**Work item A:**
Answer these questions about the forum post below on converting Minimac3 VCF data:
(i) Which server was used to impute the data?
(ii) What does the GENOTYPED_ONLY filter mean, according to its description?
(iii) Which tools did the poster want to use with the .gen files?
**Work item B:**
Carry on the forum post below about converting Minimac3 VCF output with PLINK 2, starting after its last line.

--- Text passage Enclosed Below ---

Conversion minimac3-VCF to Oxford-gen PLINK2alpha

671 views
Skip to first unread message

Sander W. van der Laan

unread,
Aug 20, 2018, 5:59:29 AM8/20/18
to plink2-users
Hi,

I have imputed data using the Michigan Imputation Server. These look like this:

##fileformat=VCFv4.1
##filedate=2018.2.26
##source=Minimac3
##contig=<ID=22>
##FILTER=<ID=GENOTYPED,Description="Marker was genotyped AND imputed">
##FILTER=<ID=GENOTYPED_ONLY,Description="Marker was genotyped but NOT imputed">
##FORMAT=<ID=GT,Number=1,Type=String,Description="Genotype">
##FORMAT=<ID=DS,Number=1,Type=Float,Description="Estimated Alternate Allele Dosage : [P(0/1)+2*P(1/1)]">
##FORMAT=<ID=GP,Number=3,Type=Float,Description="Estimated Posterior Probabilities for Genotypes 0/0, 0/1 and 1/1 ">
##INFO=<ID=AF,Number=1,Type=Float,Description="Estimated Alternate Allele Frequency">
##INFO=<ID=MAF,Number=1,Type=Float,Description="Estimated Minor Allele Frequency">
##INFO=<ID=R2,Number=1,Type=Float,Description="Estimated Imputation Accuracy">
##INFO=<ID=ER2,Number=1,Type=Float,Description="Empirical (Leave-One-Out) R-square (available only for genotyped variants)">
#CHROM POS ID REF ALT QUAL FILTER INFO FORMAT 0277 0065 0177
22 16050115 22:16050115 G A . PASS AF=0.00639;MAF=0.00639;R2=0.00000 GT:DS:GP 0|0:0.013:0.987,0.013,0.000 0|0:0.013:0.987,0.013,0.000 0|0:0.013:0.987,0.013,0.000
22 16050213 22:16050213 C T . PASS AF=0.00759;MAF=0.00759;R2=0.00000 GT:DS:GP 0|0:0.015:0.985,0.015,0.000 0|0:0.015:0.985,0.015,0.000 0|0:0.015:0.985,0.015,0.000
22 16050568 22:16050568 C A . PASS AF=0.00040;MAF=0.00040;R2=0.00000 GT:DS:GP 0|0:0.001:0.999,0.001,0.000 0|0:0.001:0.999,0.001,0.000 0|0:0.001:0.999,0.001,0.000
22 16050607 22:16050607 G A . PASS AF=0.00100;MAF=0.00100;R2=0.00000 GT:DS:GP 0|0:0.002:0.998,0.002,0.000 0|0:0.002:0.998,0.002,0.000 0|0:0.002:0.998,0.002,0.000
22 16050627 22:16050627 G T . PASS AF=0.00040;MAF=0.00040;R2=0.00000 GT:DS:GP 0|0:0.001:0.999,0.001,0.000 0|0:0.001:0.999,0.001,0.000 0|0:0.001:0.999,0.001,0.000
22 16050654 22:16050654 A <CN0> . PASS AF=0.00180;MAF=0.00180;R2=0.00000 GT:DS:GP 0|0:0.004:0.996,0.004,0.000 0|0:0.004:0.996,0.004,0.000 0|0:0.004:0.996,0.004,0.000


I have converted these to .gen files so as to be able to work with QCTOOL/BGENIX/SNPTEST. Here is the log:

PLINK v2.00a2 64-bit (9 Jul 2018)

--- End of Enclosed Text passage ---
--- Dataset content Enclosed Below ---

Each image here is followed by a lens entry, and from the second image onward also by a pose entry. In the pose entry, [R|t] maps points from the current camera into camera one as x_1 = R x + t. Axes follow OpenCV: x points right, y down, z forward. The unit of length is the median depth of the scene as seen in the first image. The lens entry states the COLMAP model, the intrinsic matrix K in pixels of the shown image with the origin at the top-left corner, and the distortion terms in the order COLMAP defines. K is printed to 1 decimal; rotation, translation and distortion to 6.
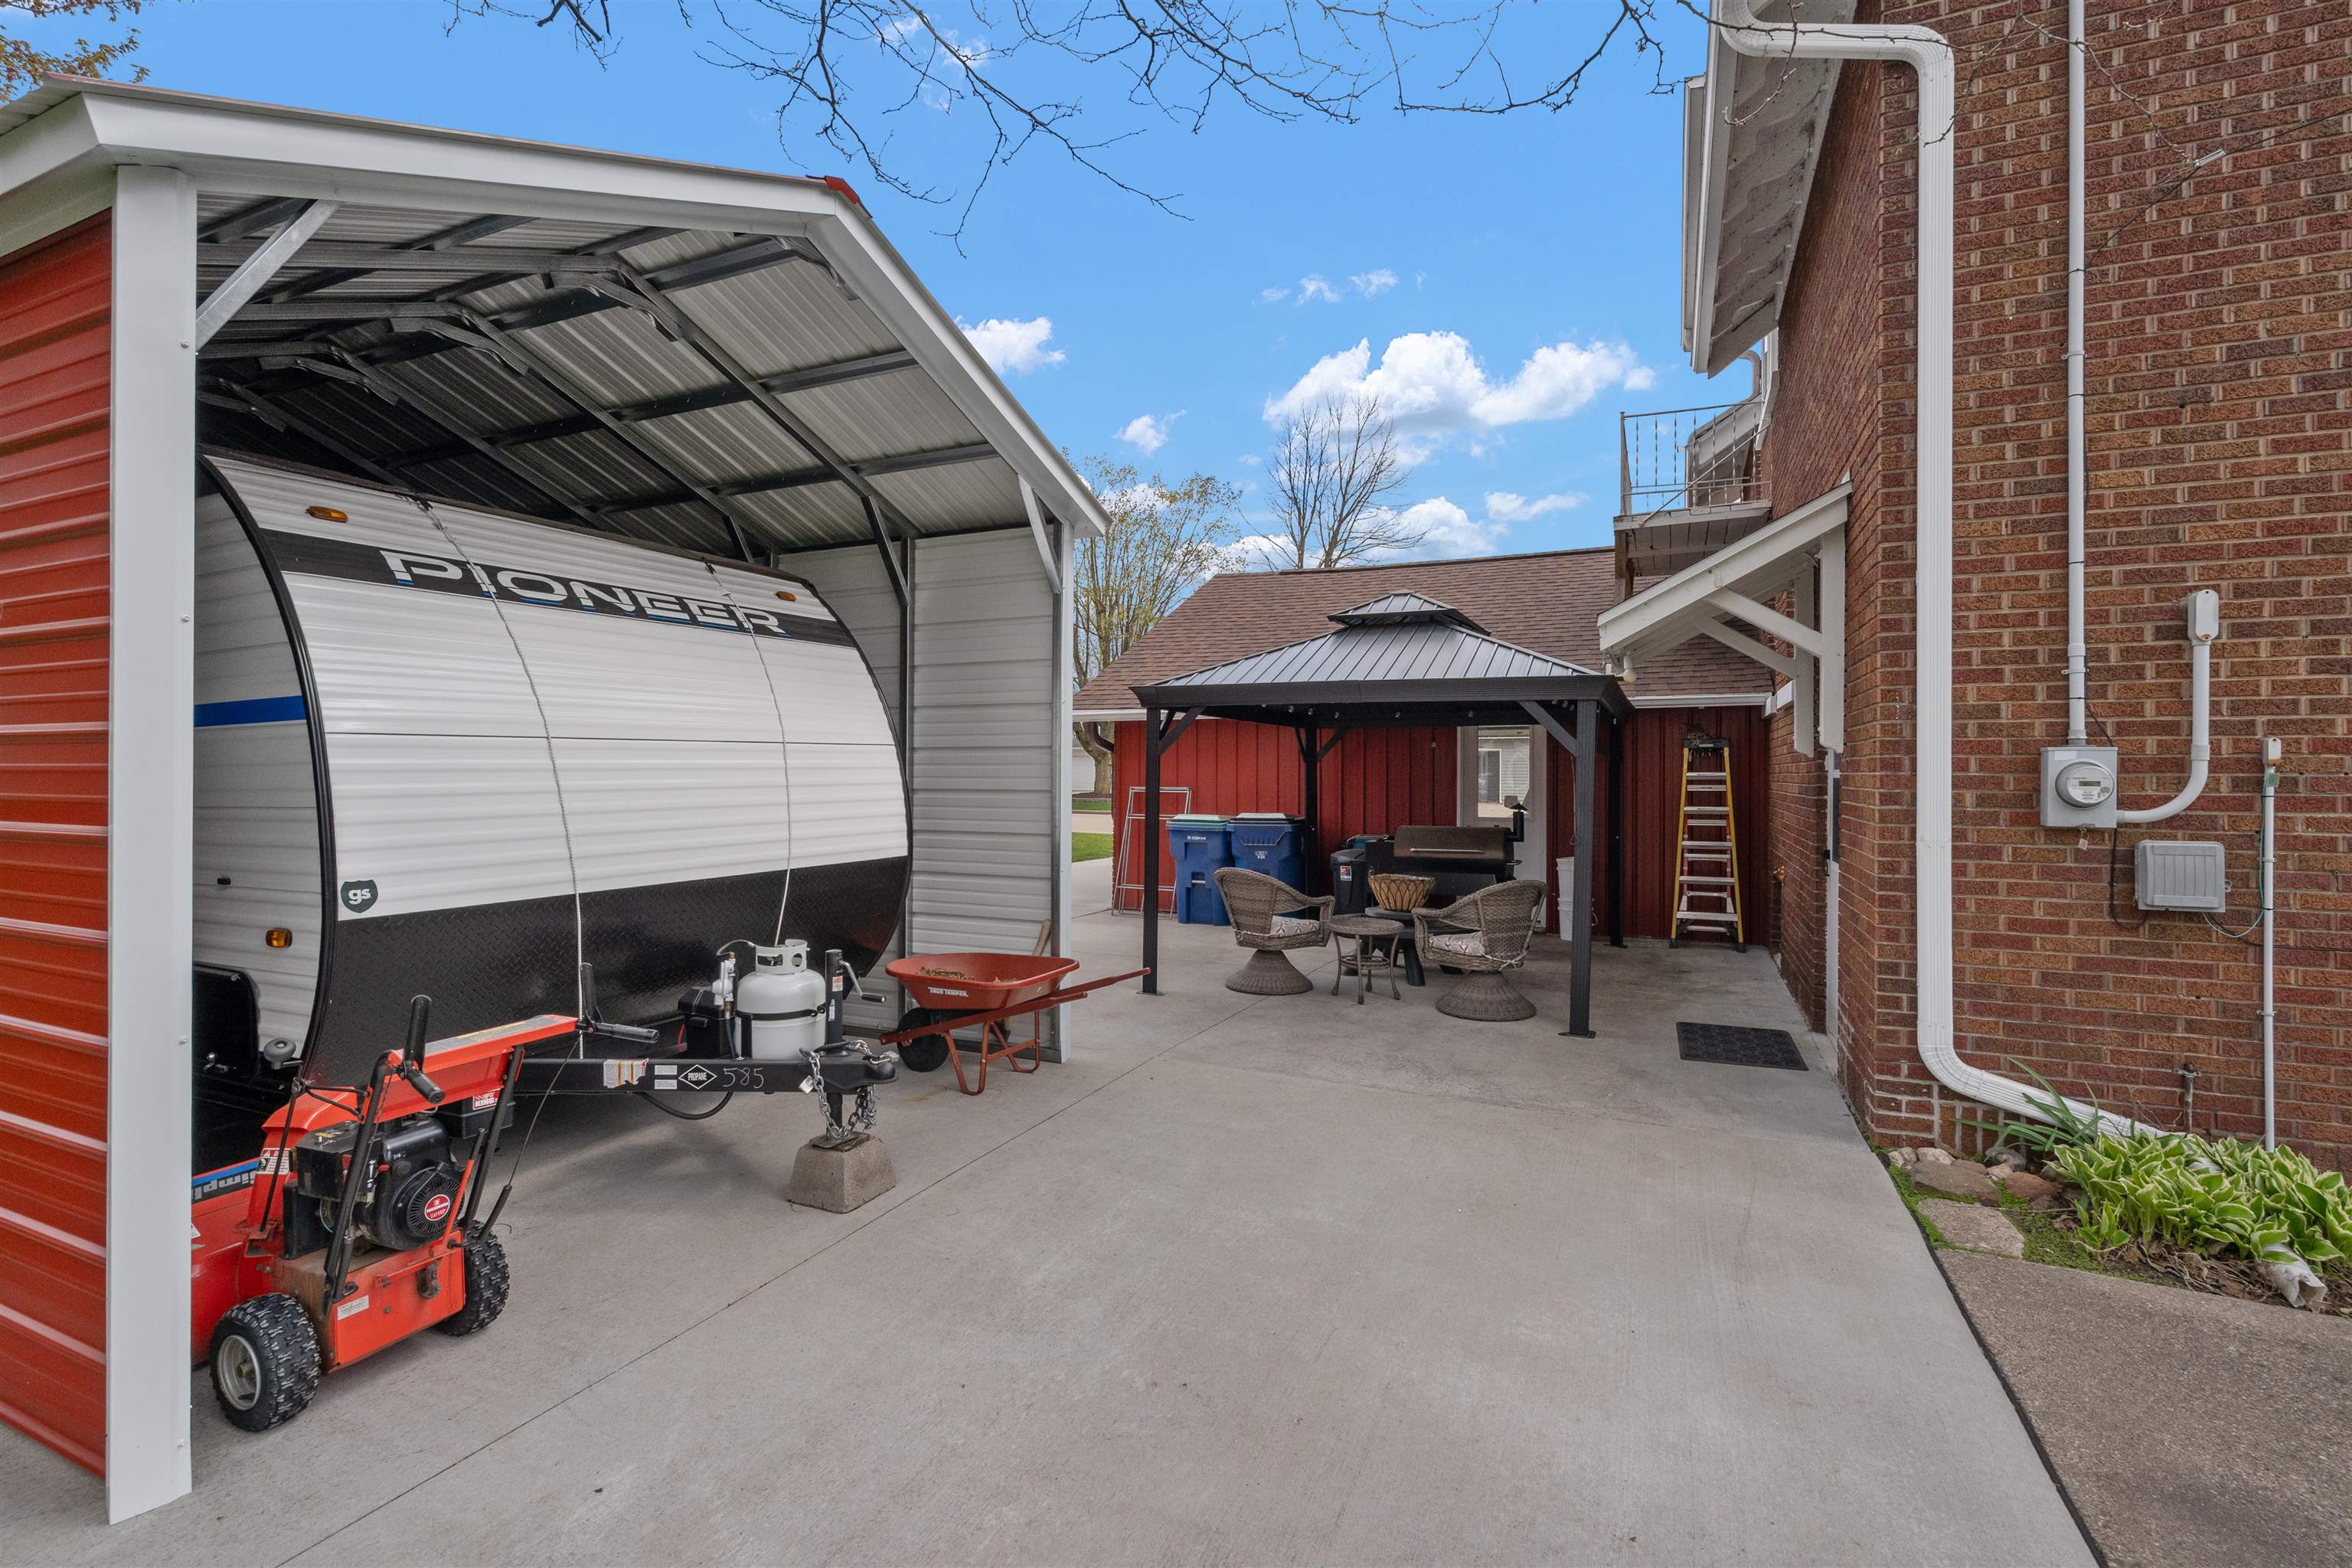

--- End of Enclosed Dataset content ---

**Answer space A:**
(i) The Michigan Imputation Server.
(ii) "Marker was genotyped but NOT imputed."
(iii) QCTOOL, BGENIX and SNPTEST.

**Answer space B:**
Options in effect:
  --export oxford
  --out cohort1.1kgp3.chr22
  --vcf cohort1.1kgp3.chr22.vcf.gz dosage=GP

Hostname: DLA001
Working directory: /Volumes/WDMyBook8Tb/impute_hrc/MICHIMP/COHORT1_MICHIMP_1000Gp3
Start time: Tue Jul 10 19:12:58 2018

Random number seed: 1531242778
65536 MiB RAM detected; reserving 32768 MiB for main workspace.
Using up to 8 compute threads.
--vcf: 652195 variants scanned.
--vcf: cohort1.1kgp3.chr22-temporary.pgen + cohort1.1kgp3.chr22-temporary.pvar +
cohort1.1kgp3.chr22-temporary.psam written.
657 samples (0 females, 0 males, 657 ambiguous; 657 founders) loaded from
cohort1.1kgp3.chr22-temporary.psam.
652195 variants loaded from cohort1.1kgp3.chr22-temporary.pvar.
Note: No phenotype data present.
Writing cohort1.1kgp3.chr22.gen ... done.
Writing cohort1.1kgp3.chr22.sample ... done.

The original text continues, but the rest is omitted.